| PROMPT |
Your job here is to restate every record exactly, pictures excluded.

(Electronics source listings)
-- -- --

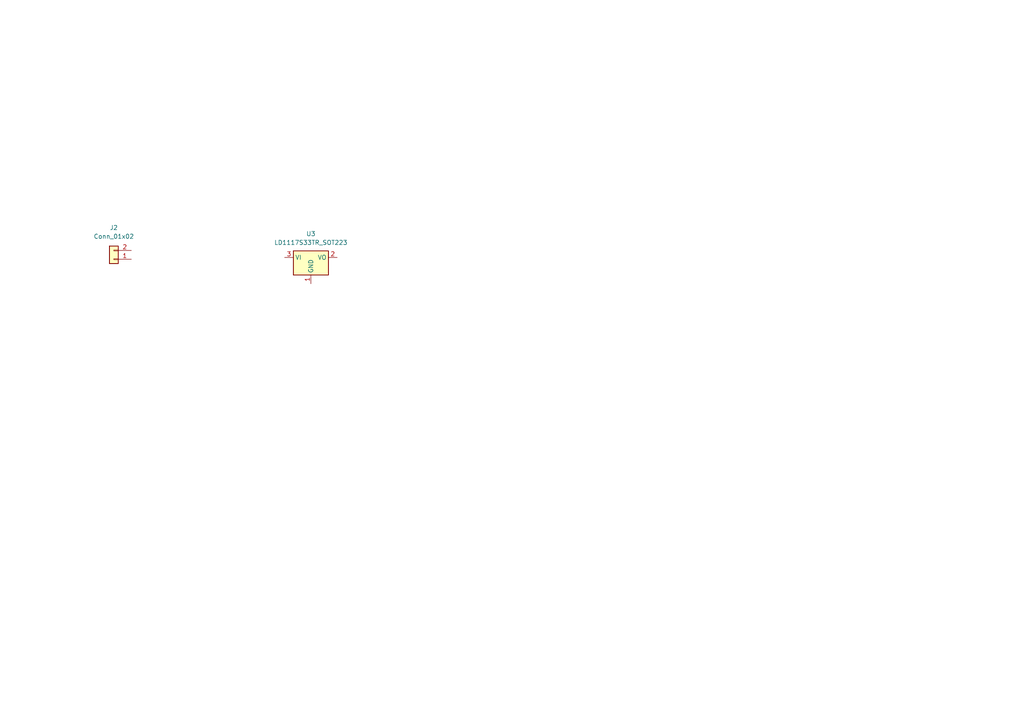
<source format=kicad_sch>
(kicad_sch
	(version 20250114)
	(generator "eeschema")
	(generator_version "9.0")
	(uuid "e791c8c7-66de-4256-8931-63db62bb5698")
	(paper "A4")
	
	(symbol
		(lib_id "Connector_Generic:Conn_01x02")
		(at 33.02 75.184 180)
		(unit 1)
		(exclude_from_sim no)
		(in_bom yes)
		(on_board yes)
		(dnp no)
		(fields_autoplaced yes)
		(uuid "4383ad99-73c4-49b7-9939-6d5fff38fe53")
		(property "Reference" "J2"
			(at 33.02 66.04 0)
			(effects
				(font
					(size 1.27 1.27)
				)
			)
		)
		(property "Value" "Conn_01x02"
			(at 33.02 68.58 0)
			(effects
				(font
					(size 1.27 1.27)
				)
			)
		)
		(property "Footprint" "Connector_JST:JST_PH_B2B-PH-K_1x02_P2.00mm_Vertical"
			(at 33.02 75.184 0)
			(effects
				(font
					(size 1.27 1.27)
				)
				(hide yes)
			)
		)
		(property "Datasheet" "~"
			(at 33.02 75.184 0)
			(effects
				(font
					(size 1.27 1.27)
				)
				(hide yes)
			)
		)
		(property "Description" "Generic connector, single row, 01x02, script generated (kicad-library-utils/schlib/autogen/connector/)"
			(at 33.02 75.184 0)
			(effects
				(font
					(size 1.27 1.27)
				)
				(hide yes)
			)
		)
		(pin "2"
			(uuid "4663a9da-ad1d-455d-8d10-4251ad6fa391")
		)
		(pin "1"
			(uuid "fc5b6aee-3b4f-4249-ac16-0f8d1b55775d")
		)
		(instances
			(project ""
				(path "/a88aefd4-7db0-48b6-a5b9-71390eb91bb3/006faac6-12cc-4e3c-b2b8-fcdecf748e02"
					(reference "J2")
					(unit 1)
				)
			)
		)
	)
	(symbol
		(lib_id "Regulator_Linear:LD1117S33TR_SOT223")
		(at 90.17 74.676 0)
		(unit 1)
		(exclude_from_sim no)
		(in_bom yes)
		(on_board yes)
		(dnp no)
		(fields_autoplaced yes)
		(uuid "f082977a-b1c2-4dc8-bb72-ebc473e69677")
		(property "Reference" "U3"
			(at 90.17 67.818 0)
			(effects
				(font
					(size 1.27 1.27)
				)
			)
		)
		(property "Value" "LD1117S33TR_SOT223"
			(at 90.17 70.358 0)
			(effects
				(font
					(size 1.27 1.27)
				)
			)
		)
		(property "Footprint" "Package_TO_SOT_SMD:SOT-223-3_TabPin2"
			(at 90.17 69.596 0)
			(effects
				(font
					(size 1.27 1.27)
				)
				(hide yes)
			)
		)
		(property "Datasheet" "http://www.st.com/st-web-ui/static/active/en/resource/technical/document/datasheet/CD00000544.pdf"
			(at 92.71 81.026 0)
			(effects
				(font
					(size 1.27 1.27)
				)
				(hide yes)
			)
		)
		(property "Description" "800mA Fixed Low Drop Positive Voltage Regulator, Fixed Output 3.3V, SOT-223"
			(at 90.17 74.676 0)
			(effects
				(font
					(size 1.27 1.27)
				)
				(hide yes)
			)
		)
		(pin "1"
			(uuid "accf687c-4561-4de7-90b5-22e58a55b82b")
		)
		(pin "2"
			(uuid "9478ecdc-9b4a-40b1-99f1-c429a39f859b")
		)
		(pin "3"
			(uuid "7e5b7337-7eb6-4aa4-a38a-f02573fe5143")
		)
		(instances
			(project "ImpactInsole_v1"
				(path "/a88aefd4-7db0-48b6-a5b9-71390eb91bb3/006faac6-12cc-4e3c-b2b8-fcdecf748e02"
					(reference "U3")
					(unit 1)
				)
			)
		)
	)
)

</source>
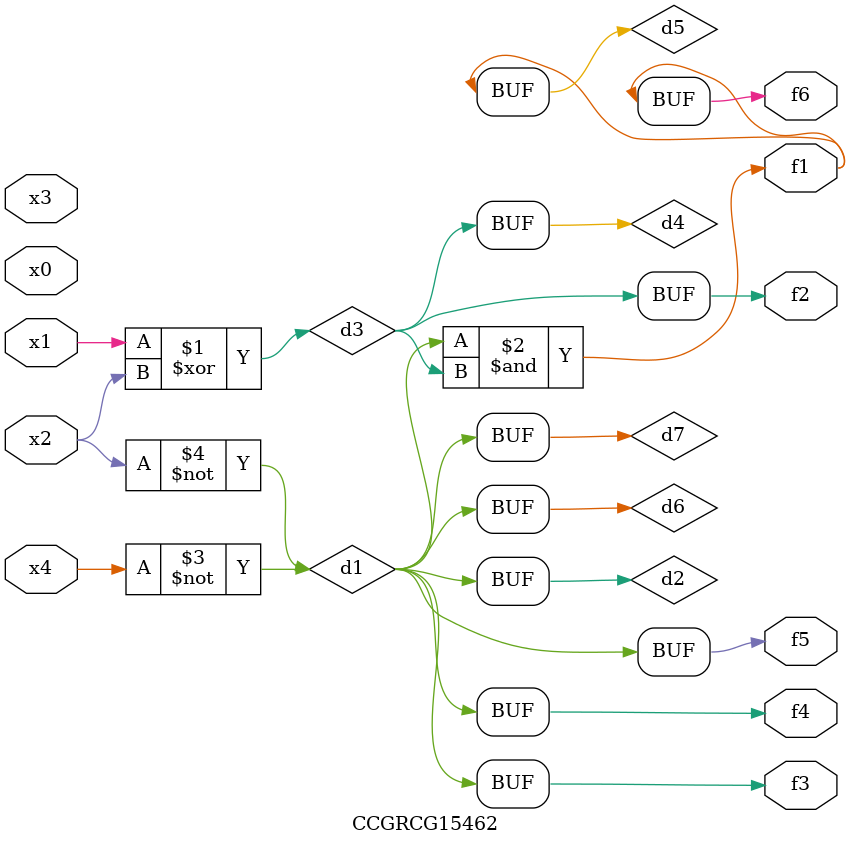
<source format=v>
module CCGRCG15462(
	input x0, x1, x2, x3, x4,
	output f1, f2, f3, f4, f5, f6
);

	wire d1, d2, d3, d4, d5, d6, d7;

	not (d1, x4);
	not (d2, x2);
	xor (d3, x1, x2);
	buf (d4, d3);
	and (d5, d1, d3);
	buf (d6, d1, d2);
	buf (d7, d2);
	assign f1 = d5;
	assign f2 = d4;
	assign f3 = d7;
	assign f4 = d7;
	assign f5 = d7;
	assign f6 = d5;
endmodule

</source>
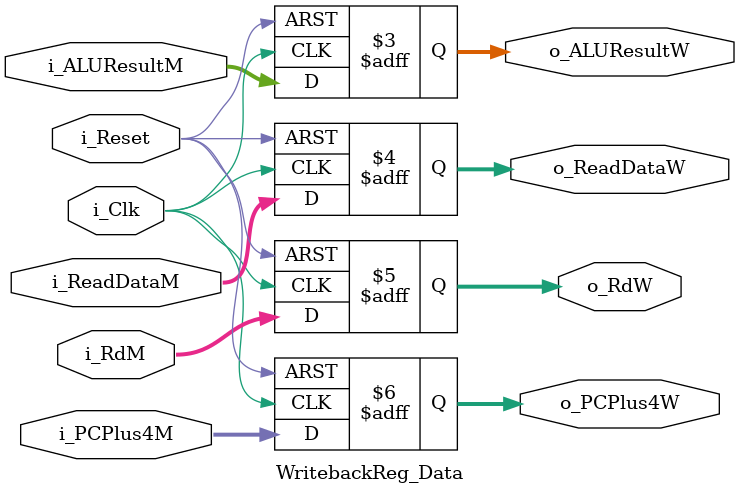
<source format=sv>
module WritebackReg_Data
(
    input  logic        i_Clk,
    input  logic        i_Reset,

    // Input from Data Path
    input  logic [31:0] i_ALUResultM,
    input  logic [31:0] i_ReadDataM,
    input  logic [4:0]  i_RdM,
    input  logic [31:0] i_PCPlus4M,

    // Output to Data Path
    output logic [31:0] o_ALUResultW,
    output logic [31:0] o_ReadDataW,
    output logic [4:0]  o_RdW,
    output logic [31:0] o_PCPlus4W
);

    // Data Path Register
    always @(posedge i_Clk or negedge i_Reset)
        if(~i_Reset)
        begin
            o_ALUResultW <= 0;
            o_ReadDataW  <= 0;
            o_RdW        <= 0;
            o_PCPlus4W   <= 0;
        end
        else
        begin
            o_ALUResultW <= i_ALUResultM;
            o_ReadDataW  <= i_ReadDataM;
            o_RdW        <= i_RdM;
            o_PCPlus4W   <= i_PCPlus4M;
        end

endmodule
</source>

-- -- --

| EXPECTED ANSWER |
<source format=kicad_sch>
(kicad_sch
	(version 20250114)
	(generator "eeschema")
	(generator_version "9.0")
	(uuid "e791c8c7-66de-4256-8931-63db62bb5698")
	(paper "A4")
	
	(symbol
		(lib_id "Connector_Generic:Conn_01x02")
		(at 33.02 75.184 180)
		(unit 1)
		(exclude_from_sim no)
		(in_bom yes)
		(on_board yes)
		(dnp no)
		(fields_autoplaced yes)
		(uuid "4383ad99-73c4-49b7-9939-6d5fff38fe53")
		(property "Reference" "J2"
			(at 33.02 66.04 0)
			(effects
				(font
					(size 1.27 1.27)
				)
			)
		)
		(property "Value" "Conn_01x02"
			(at 33.02 68.58 0)
			(effects
				(font
					(size 1.27 1.27)
				)
			)
		)
		(property "Footprint" "Connector_JST:JST_PH_B2B-PH-K_1x02_P2.00mm_Vertical"
			(at 33.02 75.184 0)
			(effects
				(font
					(size 1.27 1.27)
				)
				(hide yes)
			)
		)
		(property "Datasheet" "~"
			(at 33.02 75.184 0)
			(effects
				(font
					(size 1.27 1.27)
				)
				(hide yes)
			)
		)
		(property "Description" "Generic connector, single row, 01x02, script generated (kicad-library-utils/schlib/autogen/connector/)"
			(at 33.02 75.184 0)
			(effects
				(font
					(size 1.27 1.27)
				)
				(hide yes)
			)
		)
		(pin "2"
			(uuid "4663a9da-ad1d-455d-8d10-4251ad6fa391")
		)
		(pin "1"
			(uuid "fc5b6aee-3b4f-4249-ac16-0f8d1b55775d")
		)
		(instances
			(project ""
				(path "/a88aefd4-7db0-48b6-a5b9-71390eb91bb3/006faac6-12cc-4e3c-b2b8-fcdecf748e02"
					(reference "J2")
					(unit 1)
				)
			)
		)
	)
	(symbol
		(lib_id "Regulator_Linear:LD1117S33TR_SOT223")
		(at 90.17 74.676 0)
		(unit 1)
		(exclude_from_sim no)
		(in_bom yes)
		(on_board yes)
		(dnp no)
		(fields_autoplaced yes)
		(uuid "f082977a-b1c2-4dc8-bb72-ebc473e69677")
		(property "Reference" "U3"
			(at 90.17 67.818 0)
			(effects
				(font
					(size 1.27 1.27)
				)
			)
		)
		(property "Value" "LD1117S33TR_SOT223"
			(at 90.17 70.358 0)
			(effects
				(font
					(size 1.27 1.27)
				)
			)
		)
		(property "Footprint" "Package_TO_SOT_SMD:SOT-223-3_TabPin2"
			(at 90.17 69.596 0)
			(effects
				(font
					(size 1.27 1.27)
				)
				(hide yes)
			)
		)
		(property "Datasheet" "http://www.st.com/st-web-ui/static/active/en/resource/technical/document/datasheet/CD00000544.pdf"
			(at 92.71 81.026 0)
			(effects
				(font
					(size 1.27 1.27)
				)
				(hide yes)
			)
		)
		(property "Description" "800mA Fixed Low Drop Positive Voltage Regulator, Fixed Output 3.3V, SOT-223"
			(at 90.17 74.676 0)
			(effects
				(font
					(size 1.27 1.27)
				)
				(hide yes)
			)
		)
		(pin "1"
			(uuid "accf687c-4561-4de7-90b5-22e58a55b82b")
		)
		(pin "2"
			(uuid "9478ecdc-9b4a-40b1-99f1-c429a39f859b")
		)
		(pin "3"
			(uuid "7e5b7337-7eb6-4aa4-a38a-f02573fe5143")
		)
		(instances
			(project "ImpactInsole_v1"
				(path "/a88aefd4-7db0-48b6-a5b9-71390eb91bb3/006faac6-12cc-4e3c-b2b8-fcdecf748e02"
					(reference "U3")
					(unit 1)
				)
			)
		)
	)
)

</source>
<source format=v>
module CCGRCG15462(
	input x0, x1, x2, x3, x4,
	output f1, f2, f3, f4, f5, f6
);

	wire d1, d2, d3, d4, d5, d6, d7;

	not (d1, x4);
	not (d2, x2);
	xor (d3, x1, x2);
	buf (d4, d3);
	and (d5, d1, d3);
	buf (d6, d1, d2);
	buf (d7, d2);
	assign f1 = d5;
	assign f2 = d4;
	assign f3 = d7;
	assign f4 = d7;
	assign f5 = d7;
	assign f6 = d5;
endmodule

</source>
<source format=sv>
module WritebackReg_Data
(
    input  logic        i_Clk,
    input  logic        i_Reset,

    // Input from Data Path
    input  logic [31:0] i_ALUResultM,
    input  logic [31:0] i_ReadDataM,
    input  logic [4:0]  i_RdM,
    input  logic [31:0] i_PCPlus4M,

    // Output to Data Path
    output logic [31:0] o_ALUResultW,
    output logic [31:0] o_ReadDataW,
    output logic [4:0]  o_RdW,
    output logic [31:0] o_PCPlus4W
);

    // Data Path Register
    always @(posedge i_Clk or negedge i_Reset)
        if(~i_Reset)
        begin
            o_ALUResultW <= 0;
            o_ReadDataW  <= 0;
            o_RdW        <= 0;
            o_PCPlus4W   <= 0;
        end
        else
        begin
            o_ALUResultW <= i_ALUResultM;
            o_ReadDataW  <= i_ReadDataM;
            o_RdW        <= i_RdM;
            o_PCPlus4W   <= i_PCPlus4M;
        end

endmodule
</source>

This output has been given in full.